Somewhat begrudgingly, the Legislative Council Wednesday approved a $192.5 million budget that raises taxes by more than two mills but makes a heafty contribution to the town's pension fund.
"I don't think there's anyone at this table who wanted a two mill raise in taxes," said Councilwoman-at-Large Carol Noble. But it was necessary in order to continue to provide the services residents now receive which, she said, are among the best in the region.
The budget carries a 37.1370 mill rate, 2.3699 mills more than the current 34.7671 rate. That means that for every $1,000 of assessment, homeowners will pay about $37.14. Assessments are 70 percent of appraised fair market value. For the average home assessed at $175,000, the new tax bill will be $6,498.97, $414.73 more than the current $6,084.24 bill.
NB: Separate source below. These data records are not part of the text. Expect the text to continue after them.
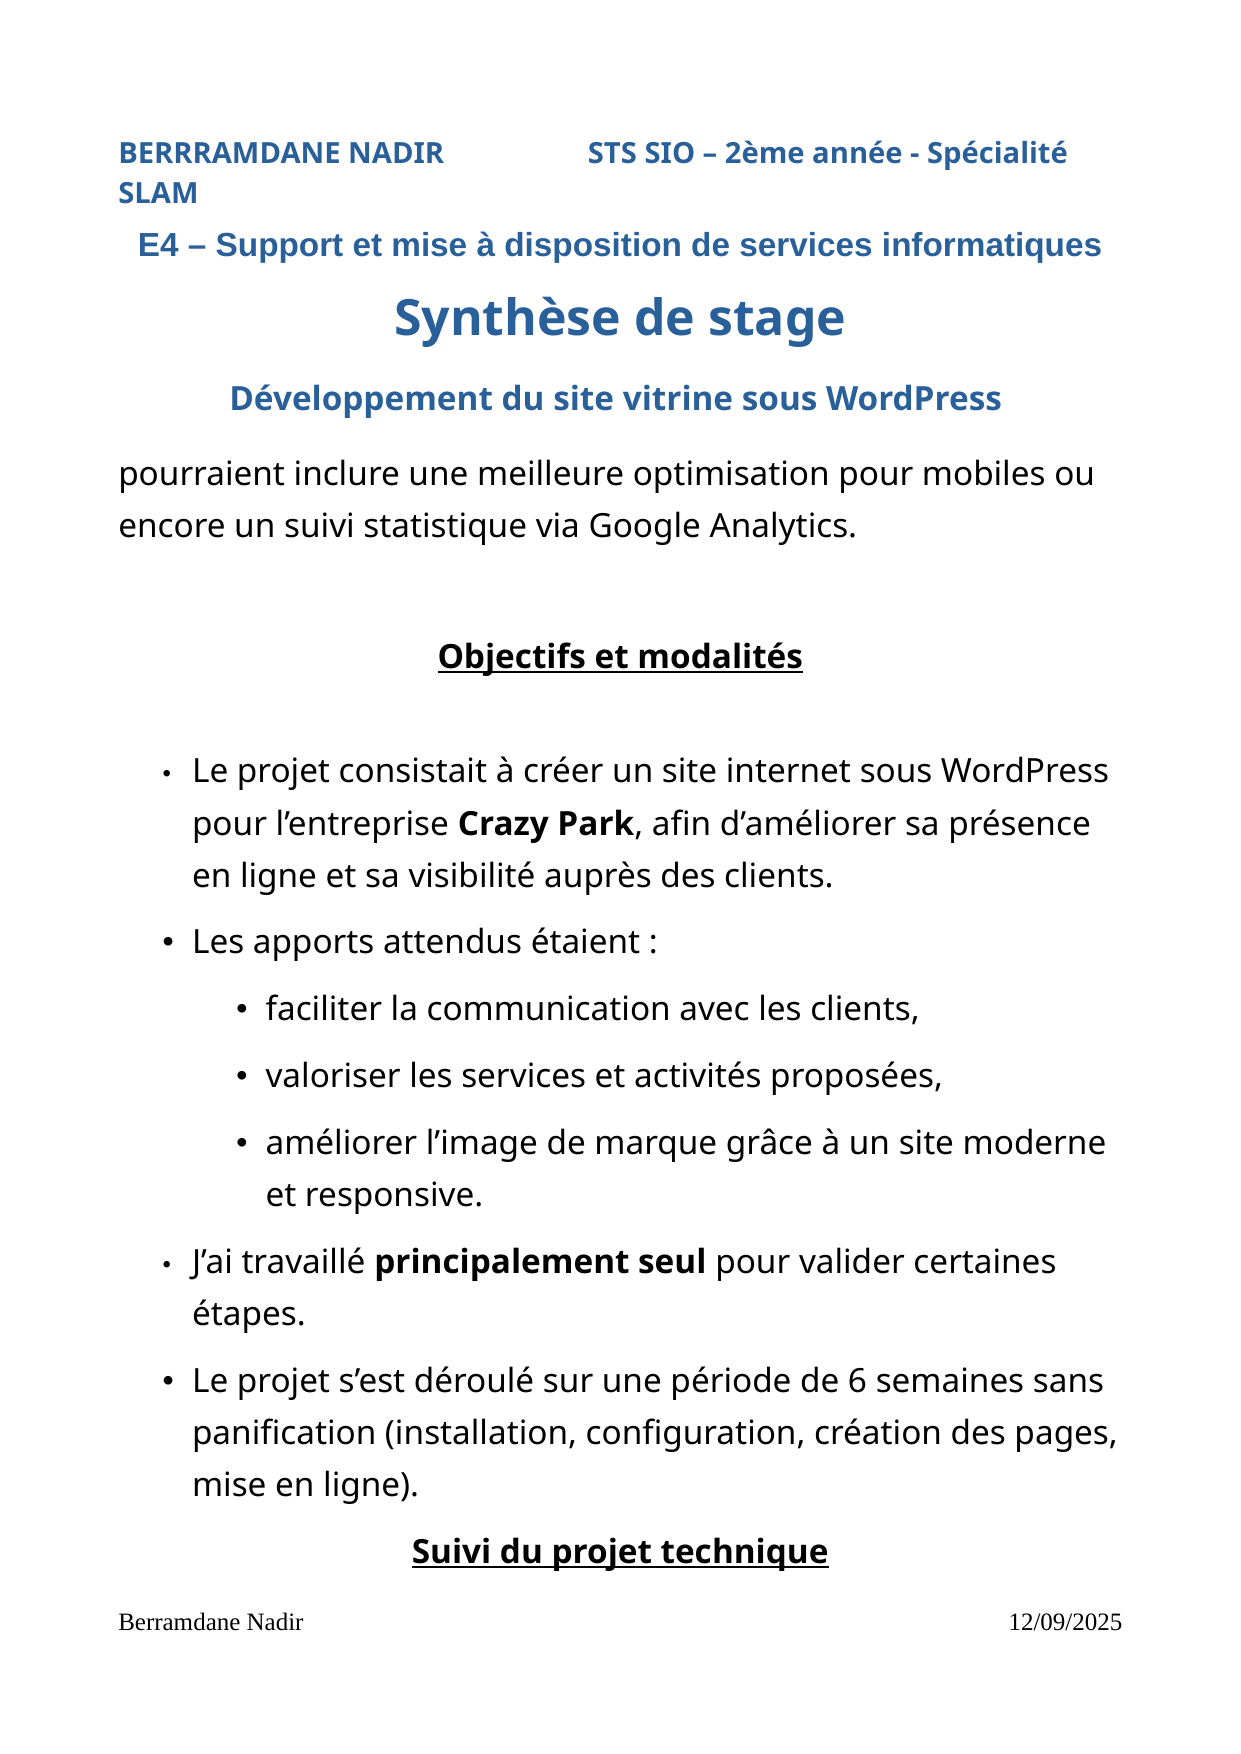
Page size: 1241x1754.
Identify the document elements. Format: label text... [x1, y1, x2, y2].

list améliorer l’image de marque grâce à un site moderne et responsive. [236, 1118, 1122, 1216]
list Le projet consistait à créer un site internet sous WordPress pour l’entreprise Crazy Park, afin d’améliorer sa présence en ligne et sa visibilité auprès des clients. [162, 747, 1122, 897]
text pourraient inclure une meilleure optimisation pour mobiles ou encore un suivi statistique via Google Analytics. [118, 449, 1122, 547]
text Objectifs et modalités [118, 633, 1122, 678]
list Le projet s’est déroulé sur une période de 6 semaines sans panification (installation, configuration, création des pages, mise en ligne). [162, 1356, 1122, 1506]
list faciliter la communication avec les clients, [236, 985, 1122, 1030]
list valoriser les services et activités proposées, [236, 1052, 1122, 1097]
list J’ai travaillé principalement seul pour valider certaines étapes. [162, 1237, 1122, 1335]
text Suivi du projet technique [118, 1528, 1122, 1573]
list Les apports attendus étaient : [162, 918, 1122, 964]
Only council members Austin Cesare and Betty Wetmore, both R-At Large, Colaiacovo, D-7 and Harry Gagliardi, D-2, voted against the budget. Wetmore said she could not vote for a budget that would have such a devastating affect on senior citizens on fixed incomes.
"I work with a lot of seniors and this is a very burden," she said. "This will be a very hard budget for them to swallow."
"This is going to kill a lot of people," Colaiacovo agreed.
The council went along with Mayor Scott Jackson's recommended $9.3 million contribution to the pension fund and added another $40,000 to it. The budget also has figured in an early retirement package earmarked to save $1.2 million. If that isn't achieved, layoffs are a possibility, town officials said.
"The mill rate is increasing primarily because of the pension fund," Councilwoman Kath Schomaker, D-5, said. "We are committed to solving the pension problem beginning with this budget."
While the contribution to the flailing fund is considerable, it's still $10 million less than the town's fiscal advisers recommended.
The council increased Jackson's $1 million allocation to the Emergency and Contingency Fund to $1.5 million, but said that didn't give departments license to spend.
"We want departments to stick to their budgets," Schomaker said, "unless there is a really good reason to change it."
"We are not going to satisfy everyone with this budget, and even among ourselves everything here is not the way all of us would like it, but we did the best we could," Councilman Ozzie Brown, D-3. "We did what we had to do, and if we didn't do it, it would have pushed us deeper and deeper."
Despite rumors that the council would look to the Board of Education budget for cuts, ultimately Jackson's $80.3 million allocation survived.